**THE TASK:** Please pull out the text of every row below word for word, leaving the pictures out of your answer.

**INPUT:**
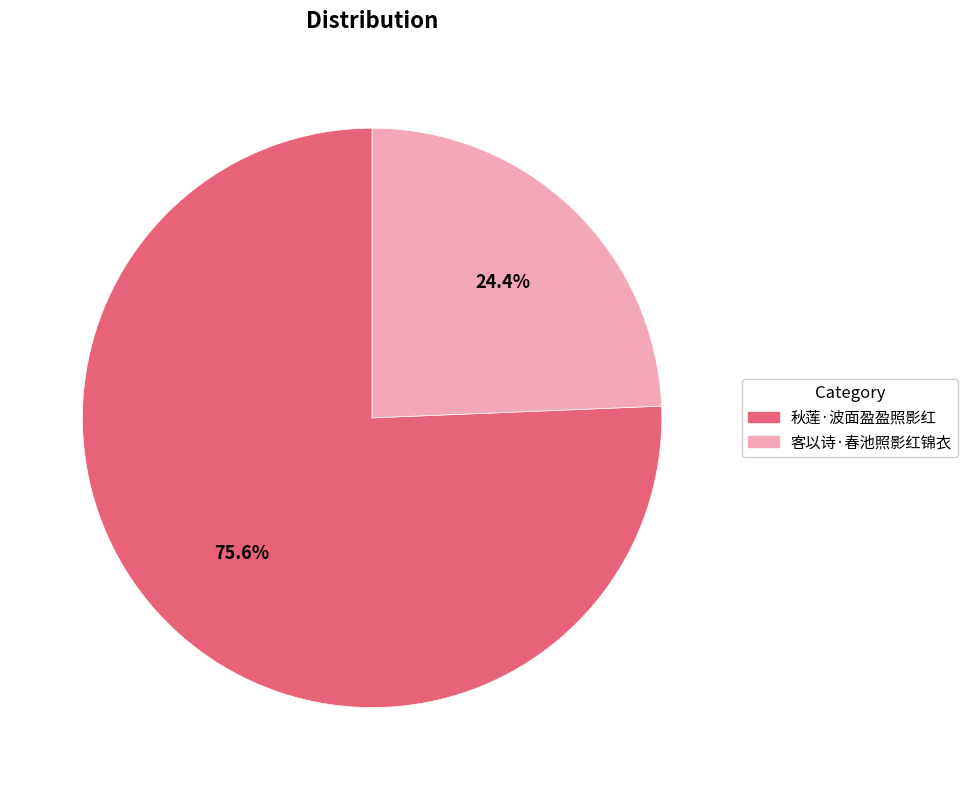

What is the ratio of the value at 秋莲·波面盈盈照影红 to the value at 客以诗·春池照影红锦衣?

3.1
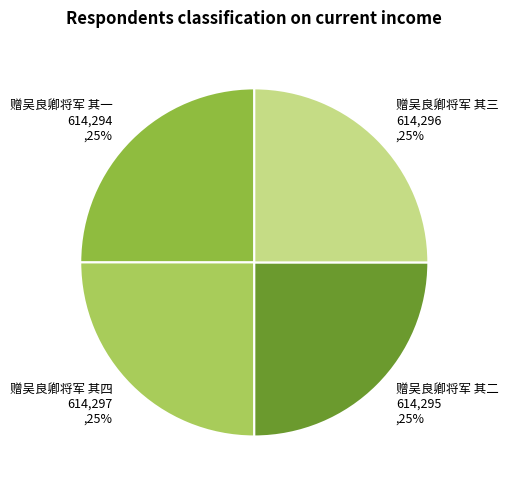

What is the ratio of the value at 赠吴良卿将军 其三 to the value at 赠吴良卿将军 其四?

1.0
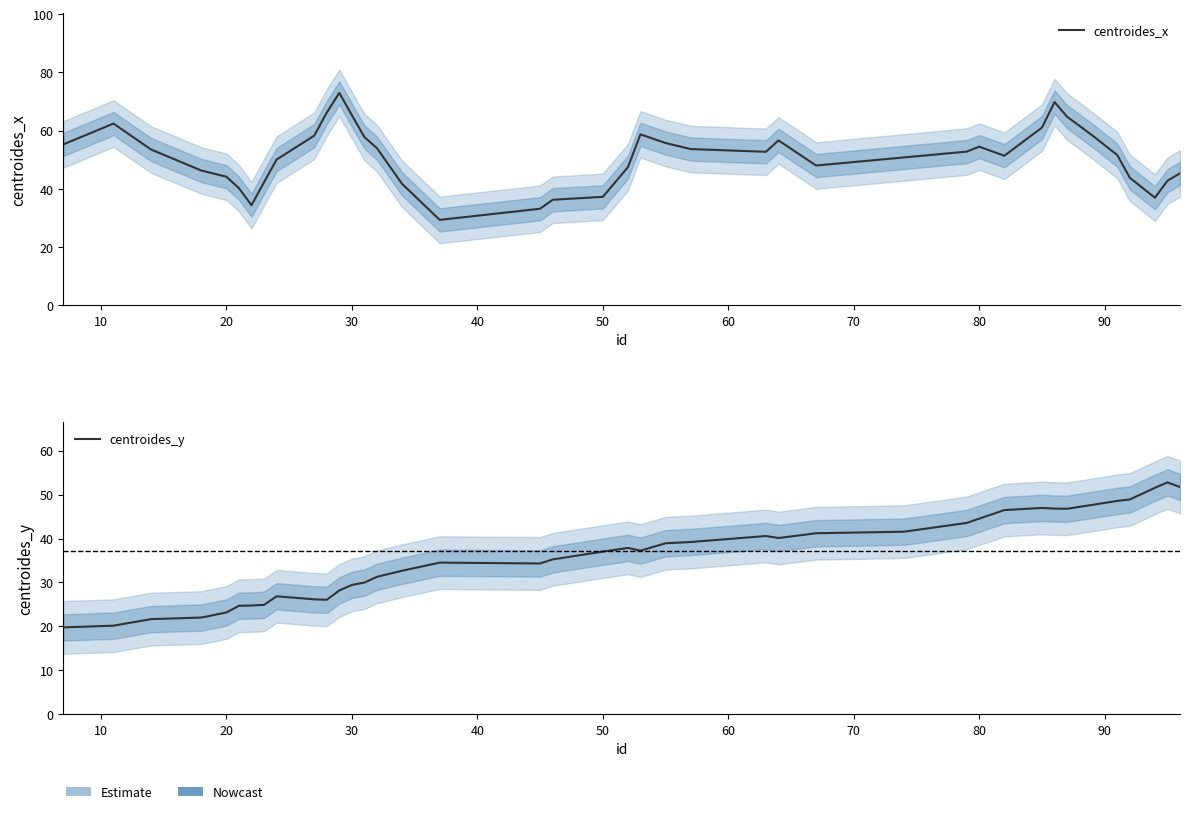

Which series ends up on top after the final intersection of centroides_x and centroides_y?

centroides_y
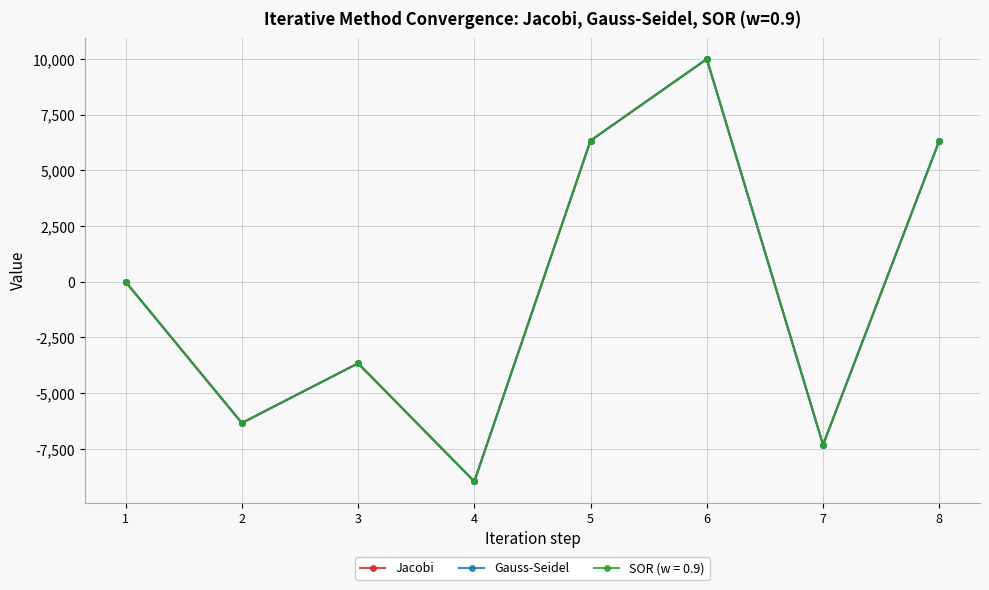

The Jacobi series shows 6339.7 at 5. True or false?

True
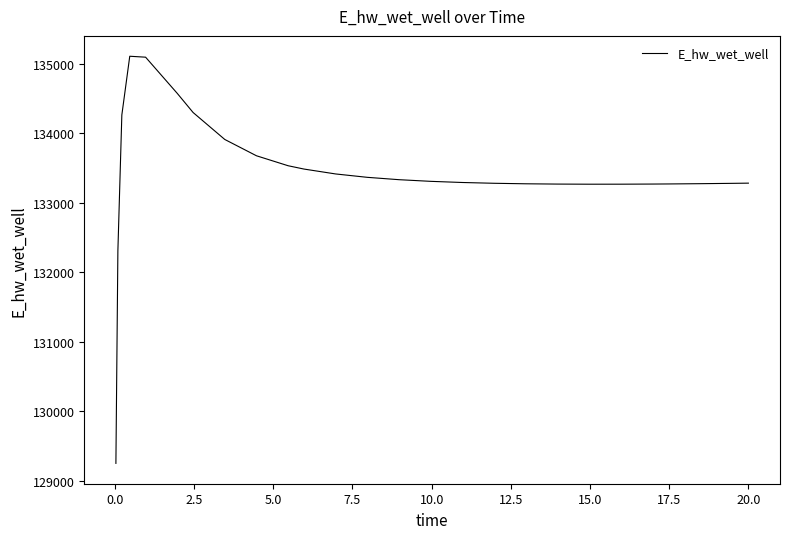

What is the difference between the maximum and minimum values?

5858.4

**RESPONSE TO THIS EXERCISE:**
What is the ratio of the value at 秋莲·波面盈盈照影红 to the value at 客以诗·春池照影红锦衣?

3.1

What is the ratio of the value at 赠吴良卿将军 其三 to the value at 赠吴良卿将军 其四?

1.0

Which series ends up on top after the final intersection of centroides_x and centroides_y?

centroides_y

The Jacobi series shows 6339.7 at 5. True or false?

True

What is the difference between the maximum and minimum values?

5858.4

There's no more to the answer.